Step 8: Examine the Results with Highlighting Scripts - 2020.2 English

Vivado Design Suite Tutorial: Dynamic Function eXchange

Document ID
UG947
Release Date
2021-02-23
Version
2020.2 English
With the routed configuration open in the IDE, run some visualization scripts to highlight tiles and nets. These scripts identify the resources allocated for Dynamic Function eXchange and are automatically generated.
  1. In the Tcl Console, issue the following commands from the \led_shift_count_us directory:
    source hd_visual/pblock_inst_shift_Routing_AllTiles.tcl
    
    highlight_objects -color green [get_selected_objects]
  2. Click somewhere in the Device view to deselect the frames (or enter unselect_objects), then issue the following commands:
    source hd_visual/pblock_inst_shift_Placement_AllTiles.tcl
    
    source hd_visual/pblock_inst_count_Placement_AllTiles.tcl
    
    highlight_objects -color blue [get_selected_objects]

    The partition frames appear highlighted in the Device view, as shown in the following figure.

    Figure 1. Reconfigurable Partition Frames Highlighted

    These highlighted tiles represent the configuration frames used for placement (blue) and routing (green) for each RM. The green tiles are sent to bitstream generation to create the partial bitstream (for inst_shift). The SNAPPING_MODE feature adjusted three of four edges of pblock_shift to account for alignment to programmable unit boundaries. This snapping behavior explains why it appears that static logic may appear to have been placed inside Reconfigurable Partitions, as seen in prior steps. In actuality, the effective boundary is one CLB row higher than the user-defined Pblock boundary indicates, so this static logic is placed correctly. This effective boundary can also be seen in the shading of the Pblock during creation, as shown in Step 5: Build the Design Floorplan.

    Note: RCLK rows matching the width of the Pblocks are included. Global clocks driving logic in these Reconfigurable Partitions are connected to the spines running through these rows and are enabled or disabled during Dynamic Function eXchange.
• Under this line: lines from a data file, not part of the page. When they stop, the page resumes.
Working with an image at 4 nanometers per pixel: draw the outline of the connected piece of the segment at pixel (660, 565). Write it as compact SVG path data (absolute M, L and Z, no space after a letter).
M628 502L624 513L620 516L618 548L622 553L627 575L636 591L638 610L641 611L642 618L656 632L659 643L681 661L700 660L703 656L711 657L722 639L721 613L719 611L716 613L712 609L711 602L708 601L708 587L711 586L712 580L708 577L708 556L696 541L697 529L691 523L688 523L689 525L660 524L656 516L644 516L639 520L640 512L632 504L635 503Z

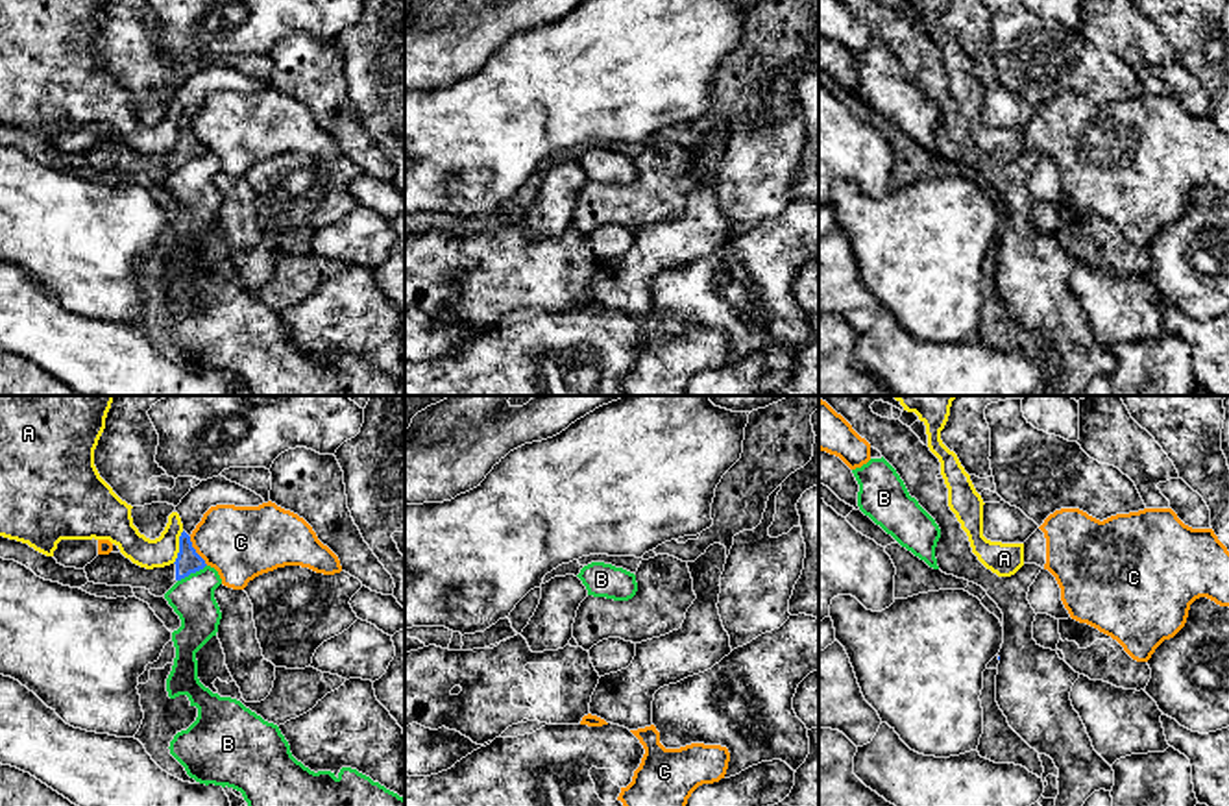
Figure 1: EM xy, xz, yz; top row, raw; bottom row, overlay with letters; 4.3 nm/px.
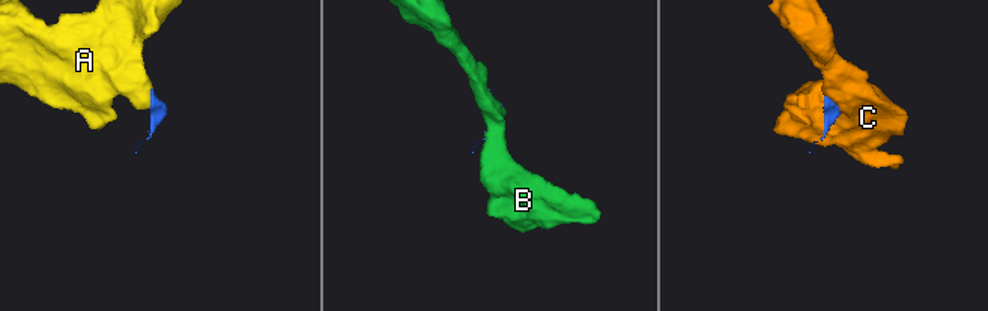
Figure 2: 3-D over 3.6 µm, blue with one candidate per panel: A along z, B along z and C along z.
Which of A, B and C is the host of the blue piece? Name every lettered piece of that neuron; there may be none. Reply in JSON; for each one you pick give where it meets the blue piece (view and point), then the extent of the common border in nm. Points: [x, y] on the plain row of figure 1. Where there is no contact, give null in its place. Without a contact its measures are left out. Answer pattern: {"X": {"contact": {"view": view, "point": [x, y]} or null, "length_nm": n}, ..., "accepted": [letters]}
{"accepted": []}

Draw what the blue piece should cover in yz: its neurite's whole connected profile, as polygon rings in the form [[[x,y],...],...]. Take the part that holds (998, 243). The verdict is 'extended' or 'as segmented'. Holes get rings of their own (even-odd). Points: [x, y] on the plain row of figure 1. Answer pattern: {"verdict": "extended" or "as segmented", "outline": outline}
{"verdict": "extended", "outline": [[[841,0],[870,33],[896,55],[911,83],[935,105],[941,124],[935,133],[937,152],[943,159],[965,165],[981,172],[1004,200],[1004,229],[998,238],[996,288],[1009,312],[1039,340],[1046,340],[1059,355],[1059,381],[1053,396],[1081,396],[1085,386],[1100,375],[1113,377],[1114,357],[1094,336],[1087,314],[1074,296],[1070,277],[1079,264],[1057,237],[1044,235],[1033,226],[1035,196],[1028,187],[1029,172],[1040,159],[1040,152],[1024,150],[1011,163],[998,163],[987,155],[972,139],[967,118],[948,92],[948,74],[941,65],[941,48],[928,31],[900,6],[878,0]]]}

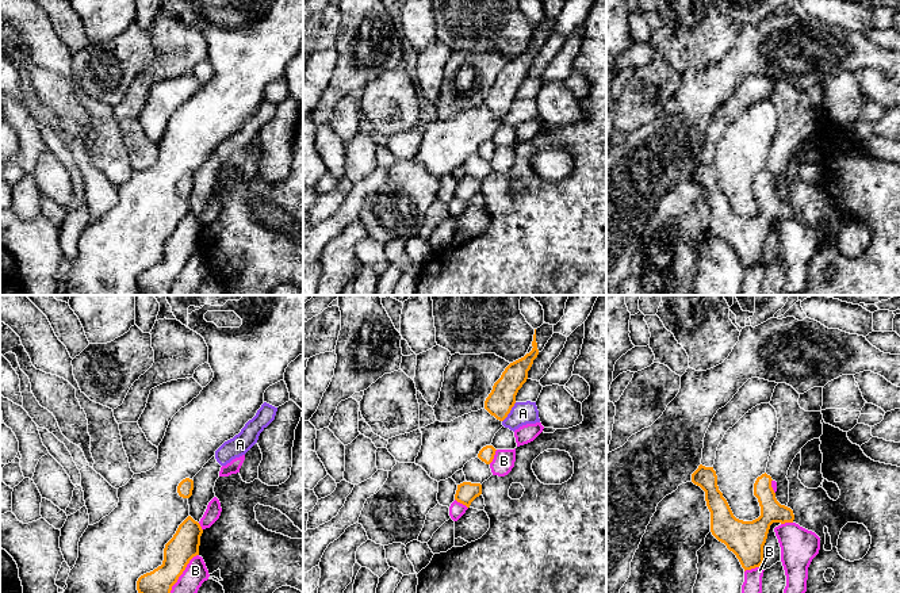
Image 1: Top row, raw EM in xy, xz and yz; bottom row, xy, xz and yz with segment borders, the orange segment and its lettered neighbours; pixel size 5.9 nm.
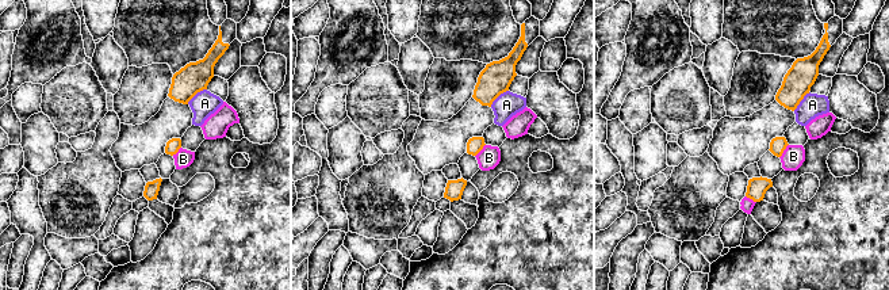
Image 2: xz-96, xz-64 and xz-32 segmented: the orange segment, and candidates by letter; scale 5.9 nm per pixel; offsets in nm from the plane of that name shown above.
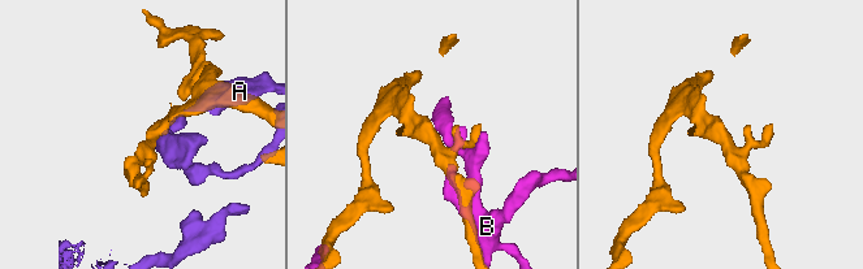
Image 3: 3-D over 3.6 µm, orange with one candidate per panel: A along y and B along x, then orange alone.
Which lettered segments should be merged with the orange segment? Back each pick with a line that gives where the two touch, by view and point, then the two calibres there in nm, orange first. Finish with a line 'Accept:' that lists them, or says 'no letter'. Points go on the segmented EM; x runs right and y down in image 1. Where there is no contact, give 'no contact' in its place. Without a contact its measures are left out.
Accept: no letter

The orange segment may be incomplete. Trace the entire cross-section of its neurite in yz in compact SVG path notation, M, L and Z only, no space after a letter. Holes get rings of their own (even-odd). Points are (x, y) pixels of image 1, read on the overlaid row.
M700 464L692 474L692 482L705 491L712 535L736 555L744 571L762 566L763 546L770 525L773 523L793 523L794 520L793 510L777 501L771 481L766 473L757 478L754 496L759 502L761 516L752 521L743 521L734 516L719 490L713 467Z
    The other “tile” scripts are variations on these. If you had not created Pblocks that vertically aligned to the clock region boundaries, the FrameTiles script would highlight the explicit Pblock tiles, while the AllTiles script extends those tiles to the full reconfigurable frame height. Note that these leave gaps where unselected frame types (such as global clocks) exist.

    The GlitchTiles script is a subset of frame sites, avoiding dedicated silicon resources; the other scripts are more informative than this one.